> **Available records**:

· · · ·

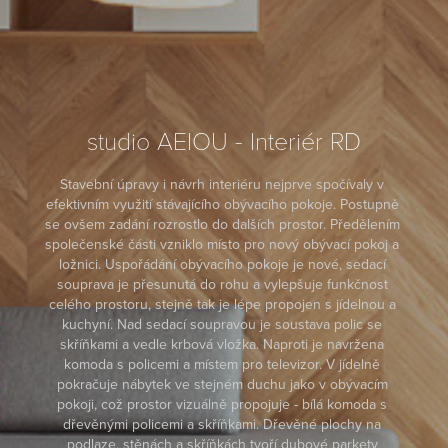
studio AEIOU - Interiér RD
Stavební úpravy i návrh interiéru nejprve spočívaly v 
efektivním využití stávajícího obývacího pokoje. Postupně 
se ovšem zadání rozrostlo do dalších prostor. Předělením 
společenské části vzniklo místo pro nový obývací pokoj a 
ložnici. Uspořádání obývacího pokoje je nové, sedací 
souprava je přesunutá do rohu a vylepšuje funkčnost 
celého prostoru, stejně tak je lépe propojen s jídelnou a 
kuchyní. Nad sedací soupravou je soustava polic se 
skříňkami a vedle krbová vložka. Naproti je navržena 
komoda s policemi a místem pro televizor. V jídelně 
pokračuje nábytek ve stejném duchu jako v obývacím 
pokoji, což prostor vizuálně propojuje - bílá komoda s 
dřevěnými policemi a skříňkami. Dřevěné plochy na 
podlaze, stěnách a skříňkách tvoří dubové parkety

· · · ·

> **Written task**: Starting at the beginning of the rows and ending with the line that contains "souprava je přesunutá", arrange the text as a Markdown table with the columns Number and Text line, one text line per entry and blank lines omitted. Leave the picture out.

> **Worked solution**:
| Number | Text line |
|---|---|
| 1 | studio AEIOU - Interiér RD |
| 2 | Stavební úpravy i návrh interiéru nejprve spočívaly v  |
| 3 | efektivním využití stávajícího obývacího pokoje. Postupně  |
| 4 | se ovšem zadání rozrostlo do dalších prostor. Předělením  |
| 5 | společenské části vzniklo místo pro nový obývací pokoj a  |
| 6 | ložnici. Uspořádání obývacího pokoje je nové, sedací  |
| 7 | souprava je přesunutá do rohu a vylepšuje funkčnost  |